Task objective » Please find every line in the entries below that contains the string "without", and copy it.

Collected data »
───
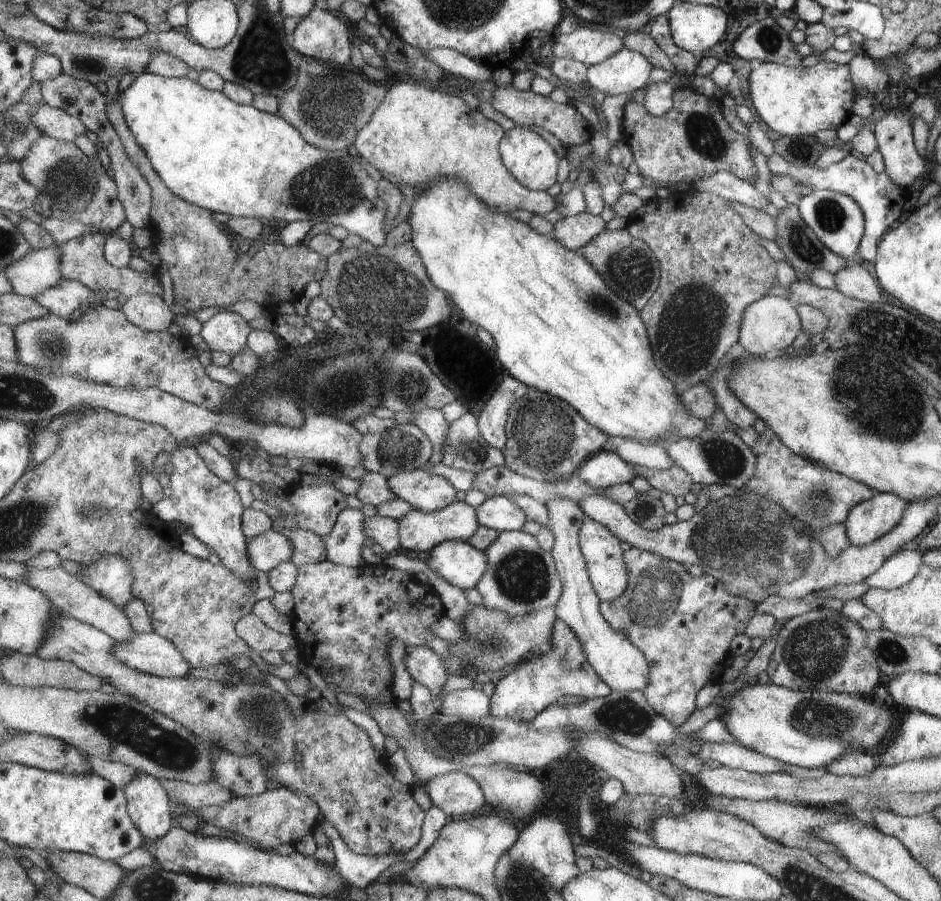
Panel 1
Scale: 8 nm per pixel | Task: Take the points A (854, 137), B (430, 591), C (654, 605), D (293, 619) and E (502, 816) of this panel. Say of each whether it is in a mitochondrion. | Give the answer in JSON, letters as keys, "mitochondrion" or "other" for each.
{"A":"other","B":"other","C":"mitochondrion","D":"other","E":"other"}

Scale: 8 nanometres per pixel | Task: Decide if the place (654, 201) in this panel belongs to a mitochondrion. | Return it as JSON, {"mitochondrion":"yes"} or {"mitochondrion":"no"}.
{"mitochondrion":"no"}

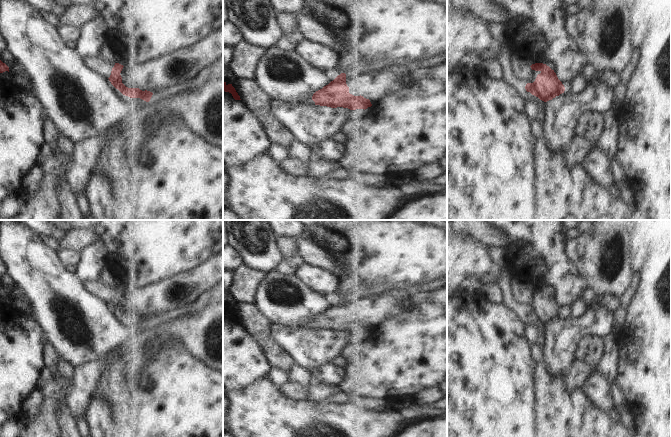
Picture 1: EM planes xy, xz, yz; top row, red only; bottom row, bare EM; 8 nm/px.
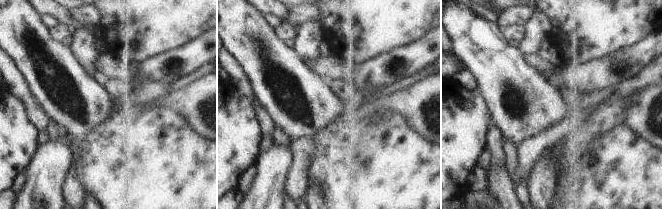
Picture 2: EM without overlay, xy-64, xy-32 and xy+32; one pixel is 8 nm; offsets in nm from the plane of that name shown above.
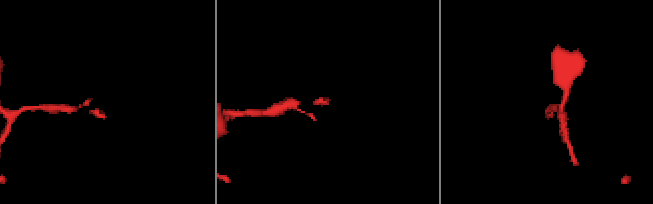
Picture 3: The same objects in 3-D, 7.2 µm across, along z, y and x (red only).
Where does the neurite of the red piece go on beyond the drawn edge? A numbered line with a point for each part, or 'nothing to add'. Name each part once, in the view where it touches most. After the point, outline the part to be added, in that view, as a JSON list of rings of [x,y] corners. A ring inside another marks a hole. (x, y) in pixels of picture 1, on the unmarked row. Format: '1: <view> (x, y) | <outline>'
1: xy (172, 293) | [[[223,250],[189,272],[146,288],[124,290],[120,299],[128,312],[152,317],[199,300],[223,281]]]

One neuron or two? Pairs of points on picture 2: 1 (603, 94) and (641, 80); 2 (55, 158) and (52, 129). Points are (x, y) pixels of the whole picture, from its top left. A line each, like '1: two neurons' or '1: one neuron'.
1: two neurons
2: two neurons

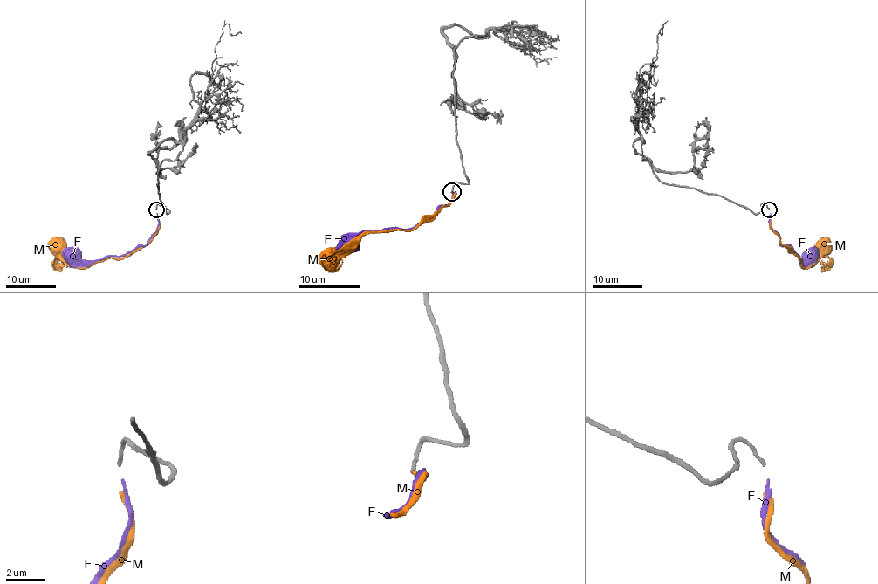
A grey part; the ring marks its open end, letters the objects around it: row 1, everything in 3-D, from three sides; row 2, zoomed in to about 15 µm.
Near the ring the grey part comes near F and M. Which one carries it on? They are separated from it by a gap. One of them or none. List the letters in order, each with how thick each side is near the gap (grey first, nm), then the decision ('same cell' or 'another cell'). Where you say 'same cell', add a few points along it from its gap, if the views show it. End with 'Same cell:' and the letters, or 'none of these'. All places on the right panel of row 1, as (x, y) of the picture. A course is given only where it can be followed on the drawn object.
F: 150 nm thick on the grey side, 130 nm on the other; same cell; it runs (771, 213), (769, 225), (779, 236), (780, 243), (788, 245), (800, 260), (818, 249)
M: 150 nm thick on the grey side, 220 nm on the other; another cell
Same cell: F

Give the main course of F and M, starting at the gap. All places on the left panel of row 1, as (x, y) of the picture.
F: (157, 213), (158, 225), (147, 243), (123, 256), (82, 260), (64, 249)
M: (155, 216), (158, 227), (152, 238), (123, 257), (105, 257), (78, 268), (56, 247)

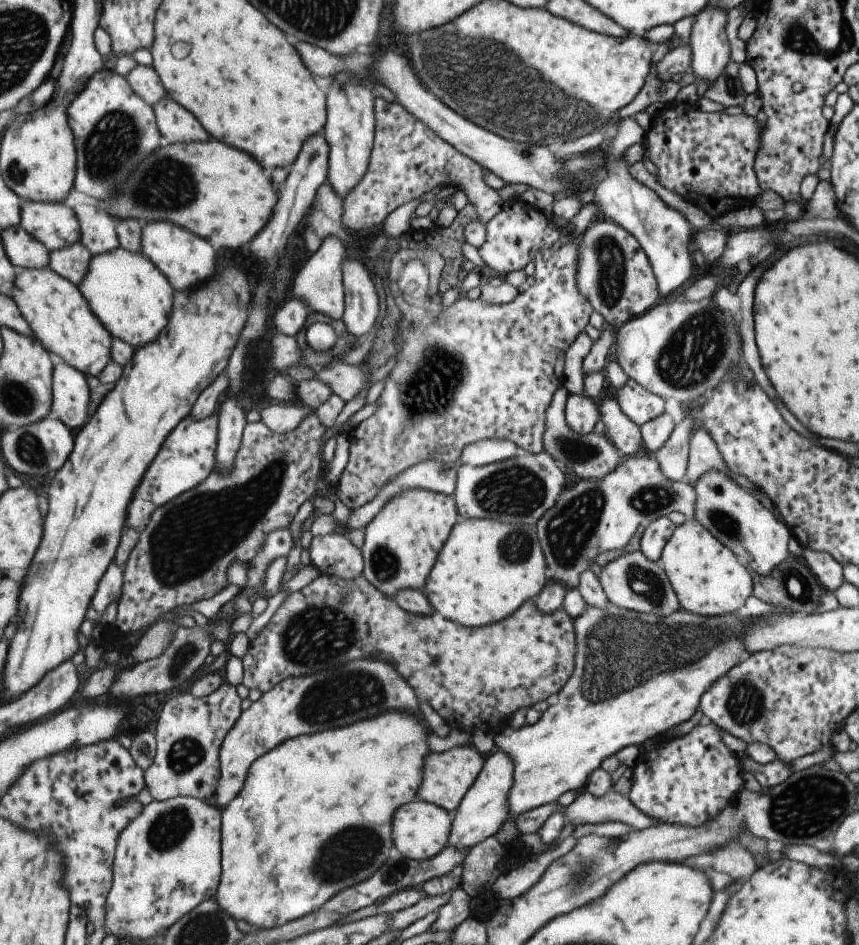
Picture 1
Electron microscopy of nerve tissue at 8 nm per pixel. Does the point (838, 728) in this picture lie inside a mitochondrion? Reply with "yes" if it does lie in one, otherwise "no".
no

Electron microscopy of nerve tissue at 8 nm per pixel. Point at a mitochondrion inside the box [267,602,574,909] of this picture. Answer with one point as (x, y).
(351, 692)

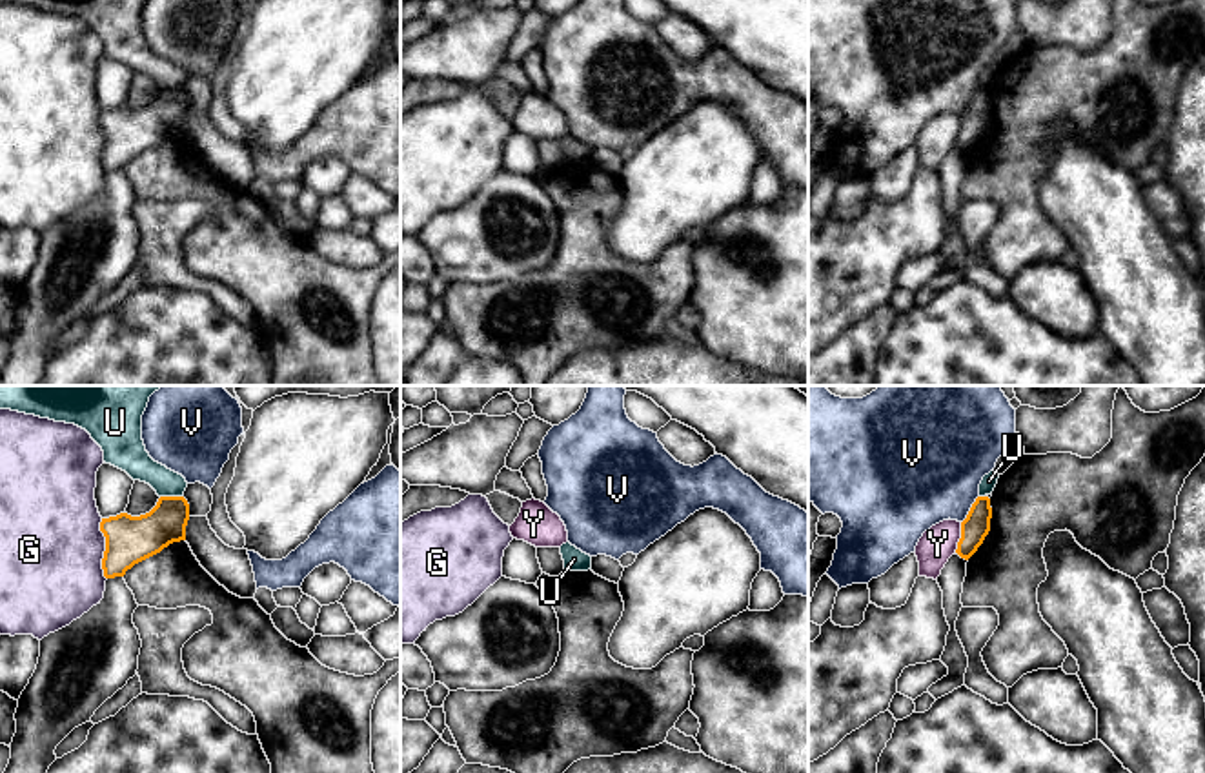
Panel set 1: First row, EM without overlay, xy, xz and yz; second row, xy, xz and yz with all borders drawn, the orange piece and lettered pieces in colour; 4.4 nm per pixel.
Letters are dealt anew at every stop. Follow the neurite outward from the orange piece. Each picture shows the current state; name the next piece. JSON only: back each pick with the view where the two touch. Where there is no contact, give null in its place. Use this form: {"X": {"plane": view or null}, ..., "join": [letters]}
{"join": []}

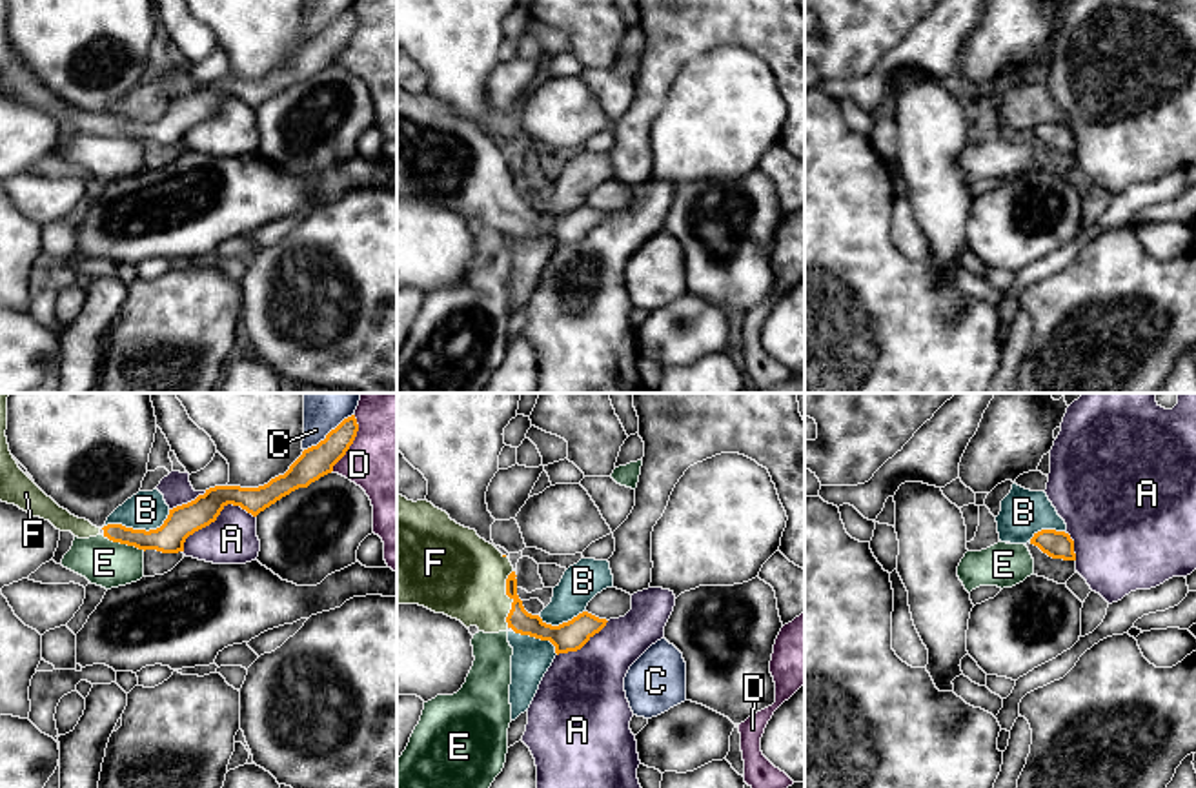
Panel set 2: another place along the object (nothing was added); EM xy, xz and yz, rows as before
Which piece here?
{"F": {"plane": "xz"}, "join": ["F"]}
───
Task answer »
Picture 2: EM without overlay, xy-64, xy-32 and xy+32; one pixel is 8 nm; offsets in nm from the plane of that name shown above.
Panel set 1: First row, EM without overlay, xy, xz and yz; second row, xy, xz and yz with all borders drawn, the orange piece and lettered pieces in colour; 4.4 nm per pixel.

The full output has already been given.